Text for analysis –
As much as reduced server costs and greater performance are awesome, one of my favorite parts is the increased maintainability of the services. Perl's AnyEvent and Python's Twisted (aptly named, btw) were much harder to reason about. Go's concurrency and simplicity make it a win for us.

By "concurrency and simplicity" are you primarily referring to Go's CSP model / first-class support for channels and goroutines?

Correct, for the concurrency model. For simplicity, while the concurrency solution fits there, I intended "the simplicity of the language." There is usually one clear way to do something and jumping into a new code base is usually pretty easy.

Nice - thanks :)

A significant proportion of Segment's event-handling pipeline and processing code is written in Go. This includes our "Centrifuge" system for ensuring reliable event delivery to HTTP destinations, which we recently blogged about: https://segment.com/blog/introducing-centrifuge/

With the exception of C (or perhaps Node.js for single-threaded programs), I can't imagine we would be running as efficiently on our AWS compute resources if we'd written our code in a different language.

I've written many distributed systems in Go for scalability reasons and more recently have been working on micro, an open source toolkit to help others do this https://github.com/micro/micro. The core of which starts with go-micro, an RPC framework for building cloud-native applications https://github.com/micro/go-micro.

Building systems that scale is not an easy task. Go lends itself very well to this task but at the same time there's more required than just the language. The communities belief in libraries rather than frameworks actually hinders this progress for others. Hopefully other tools like my own will emerge that sway people towards the framework approach.

Hi, we rewrote in UserEngage few modules from python3 to golang.

On python we use Django, DB postgres&citus, rabbitmq, redis.

Our main cluster have more than 25mln API requests daily.

For us Golang is >70 times faster than Django.

Awesome! I've always thought Django to be terribly bloated. Go seems like the best option for any kind of API.

> I've always thought Django to be terribly bloated.

Well it depends. It does handle clickjacking, XSS, i18n, l18n, identification, authentification, database handling, CRSF and much more out of the box.

Things that you eventually code yourself, or that you should disable if you don't need it.

What usually happens is that people delegate this complexity more and more to the front end, which becomes, indeed, bloated. Or install more libs. And code glue for them because they are not integrated.

All in all, Django is slow compared to go, but it's not bloated if you take it in the context of what necessary work it saves you. It's opinionated. It has sane default. It's ready to use.

Record extracts –
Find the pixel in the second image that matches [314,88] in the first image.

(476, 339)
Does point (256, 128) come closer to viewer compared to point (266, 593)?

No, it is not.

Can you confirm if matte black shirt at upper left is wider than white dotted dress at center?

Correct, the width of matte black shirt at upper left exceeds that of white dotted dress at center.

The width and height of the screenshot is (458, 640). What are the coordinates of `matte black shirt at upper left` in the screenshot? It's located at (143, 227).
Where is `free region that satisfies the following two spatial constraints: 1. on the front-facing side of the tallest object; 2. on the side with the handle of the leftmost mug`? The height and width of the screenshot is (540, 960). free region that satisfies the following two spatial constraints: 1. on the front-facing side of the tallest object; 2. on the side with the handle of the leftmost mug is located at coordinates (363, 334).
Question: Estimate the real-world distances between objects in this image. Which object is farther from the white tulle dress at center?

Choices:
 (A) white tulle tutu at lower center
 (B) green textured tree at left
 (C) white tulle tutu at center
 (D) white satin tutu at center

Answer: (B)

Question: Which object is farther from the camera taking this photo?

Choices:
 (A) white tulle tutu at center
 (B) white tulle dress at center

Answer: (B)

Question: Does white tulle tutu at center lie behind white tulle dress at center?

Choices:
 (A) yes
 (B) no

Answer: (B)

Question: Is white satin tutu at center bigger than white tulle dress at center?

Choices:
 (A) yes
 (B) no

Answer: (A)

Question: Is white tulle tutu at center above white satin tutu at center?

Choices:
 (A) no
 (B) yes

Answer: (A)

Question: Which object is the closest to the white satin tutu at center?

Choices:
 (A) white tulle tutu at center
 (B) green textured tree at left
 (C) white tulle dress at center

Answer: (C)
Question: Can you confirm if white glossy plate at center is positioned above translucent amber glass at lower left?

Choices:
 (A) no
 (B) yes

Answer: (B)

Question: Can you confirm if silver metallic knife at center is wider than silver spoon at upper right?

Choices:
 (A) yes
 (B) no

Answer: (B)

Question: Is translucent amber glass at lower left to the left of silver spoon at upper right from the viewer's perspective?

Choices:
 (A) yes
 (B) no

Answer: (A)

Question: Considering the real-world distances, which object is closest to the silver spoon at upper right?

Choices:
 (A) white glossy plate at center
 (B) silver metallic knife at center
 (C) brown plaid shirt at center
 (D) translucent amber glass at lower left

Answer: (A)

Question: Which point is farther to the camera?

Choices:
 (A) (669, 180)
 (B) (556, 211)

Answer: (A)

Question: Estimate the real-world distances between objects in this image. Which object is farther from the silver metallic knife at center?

Requirement 1 –
Answer these questions from the Go forum thread:
(a) What is the name of Segment's system for reliable event delivery to HTTP destinations?
(b) How many API requests does the UserEngage main cluster handle daily?
(c) How is go-micro described?
Requirement 2 –
Quote the Go forum thread word for word, everything from "I've written many" down to "postgres&citus, rabbitmq, redis.".

Response area 1 –
(a) Centrifuge
(b) More than 25mln
(c) As an RPC framework for building cloud-native applications

Response area 2 –
I've written many distributed systems in Go for scalability reasons and more recently have been working on micro, an open source toolkit to help others do this https://github.com/micro/micro. The core of which starts with go-micro, an RPC framework for building cloud-native applications https://github.com/micro/go-micro.

Building systems that scale is not an easy task. Go lends itself very well to this task but at the same time there's more required than just the language. The communities belief in libraries rather than frameworks actually hinders this progress for others. Hopefully other tools like my own will emerge that sway people towards the framework approach.

Hi, we rewrote in UserEngage few modules from python3 to golang.

On python we use Django, DB postgres&citus, rabbitmq, redis.